### SUPPLIED RECORDS
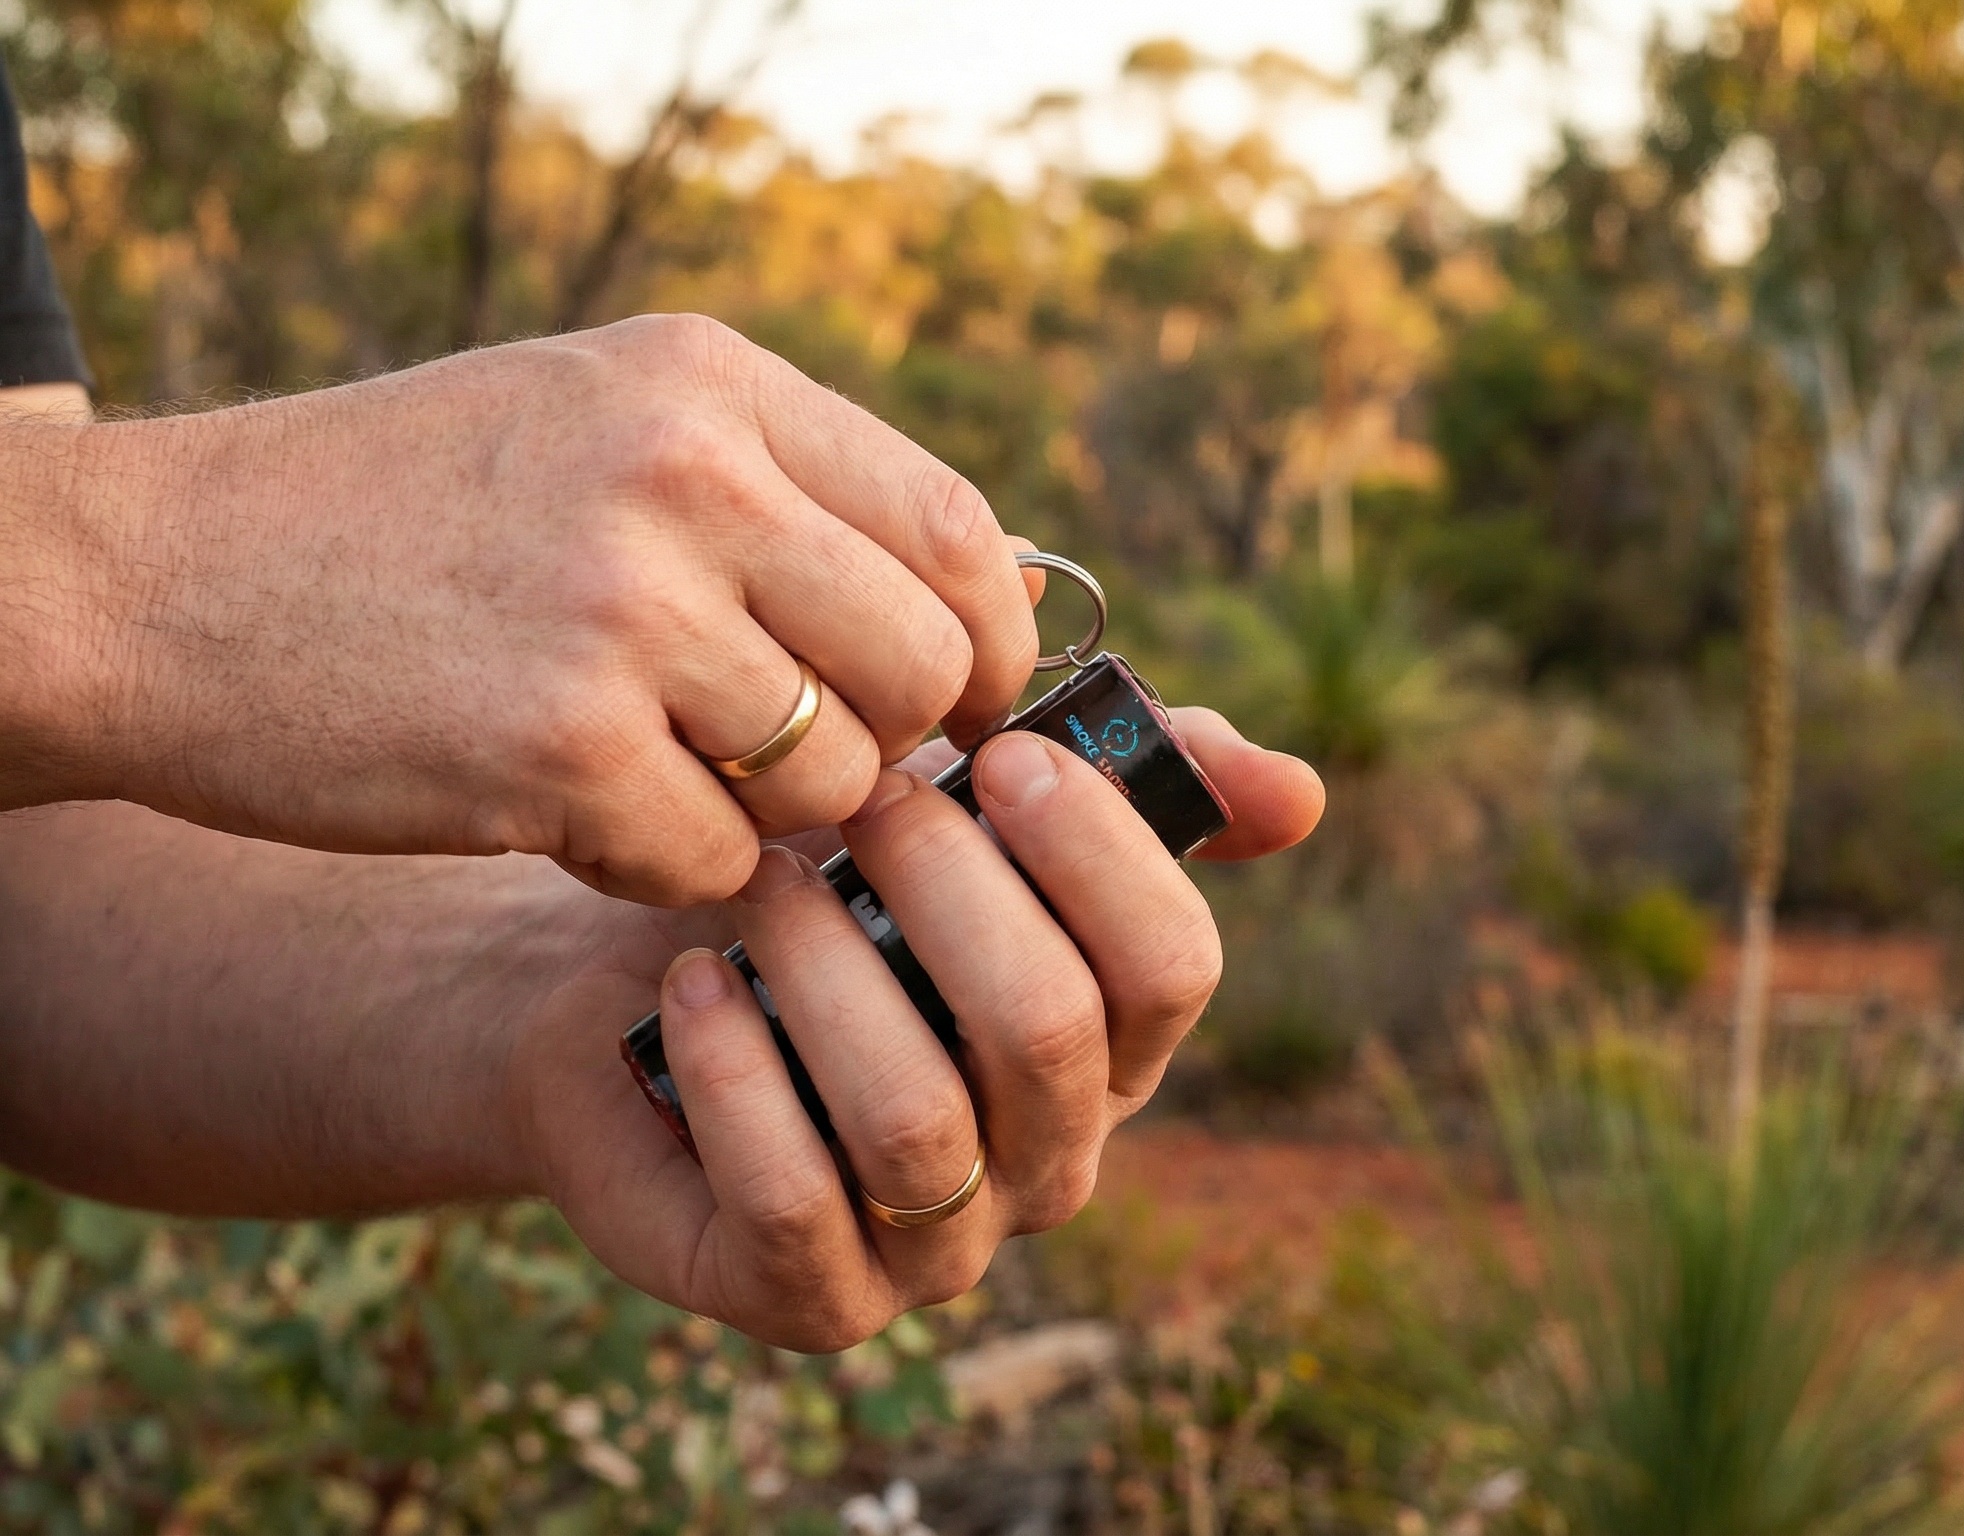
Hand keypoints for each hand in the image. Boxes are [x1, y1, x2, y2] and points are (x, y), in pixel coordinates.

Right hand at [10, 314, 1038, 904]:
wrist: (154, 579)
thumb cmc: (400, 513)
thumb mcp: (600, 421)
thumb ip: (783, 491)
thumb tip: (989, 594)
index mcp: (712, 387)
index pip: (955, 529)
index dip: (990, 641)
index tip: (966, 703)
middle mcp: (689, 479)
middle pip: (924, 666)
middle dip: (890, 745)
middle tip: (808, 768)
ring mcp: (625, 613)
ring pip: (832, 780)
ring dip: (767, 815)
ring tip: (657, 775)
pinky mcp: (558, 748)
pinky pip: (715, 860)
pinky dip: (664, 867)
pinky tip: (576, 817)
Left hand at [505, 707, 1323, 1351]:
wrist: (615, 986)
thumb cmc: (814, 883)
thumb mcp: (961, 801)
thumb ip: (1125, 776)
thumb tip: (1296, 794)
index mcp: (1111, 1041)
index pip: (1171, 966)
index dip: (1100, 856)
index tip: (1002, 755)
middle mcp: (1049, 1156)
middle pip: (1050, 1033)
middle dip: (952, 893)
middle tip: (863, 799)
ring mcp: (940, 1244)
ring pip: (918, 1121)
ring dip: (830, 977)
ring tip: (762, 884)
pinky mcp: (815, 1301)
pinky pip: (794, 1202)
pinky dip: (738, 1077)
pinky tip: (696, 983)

### BRIEF
Word for word, restate every line of the listing, omitting the pictures.

### RESULT OF THE TASK
Hand keypoints for each hand in the image. Boxes are [x1, y1, x2, y2] and points are (x, y), in pixel coordinates.

Right hand at [10, 314, 1038, 904]:
wrist: (154, 579)
thumb cmc: (400, 513)
thumb mcp: (600, 421)
thumb ip: (783, 491)
thumb tip: (989, 594)
index mcp: (712, 387)
index pip: (955, 529)
index dip: (990, 641)
index tip: (966, 703)
middle mcp: (689, 479)
middle pip: (924, 666)
middle dip: (890, 745)
middle tip: (808, 768)
ring mcp: (625, 613)
ring pip: (832, 780)
ring dip: (767, 815)
ring tip: (657, 775)
pinky mcp: (558, 748)
pinky pip: (715, 860)
pinky dip: (664, 867)
pinky tip: (576, 817)
Left hand at [505, 707, 1323, 1351]:
wrist: (615, 986)
thumb cmc: (814, 883)
thumb mcp: (961, 801)
thumb ip: (1125, 776)
thumb tip: (1296, 794)
index mcp: (1111, 1041)
index pip: (1171, 966)
index dip: (1100, 856)
index tip: (1002, 755)
middle mcp: (1049, 1156)
middle pip: (1050, 1033)
middle dip: (952, 893)
middle tip: (863, 799)
ring mcp: (940, 1244)
ring pip: (918, 1121)
ring dip: (830, 977)
ring tip: (762, 884)
pinky mcp: (815, 1301)
pinky pip: (794, 1202)
pinky dip: (738, 1077)
pinky tip: (696, 983)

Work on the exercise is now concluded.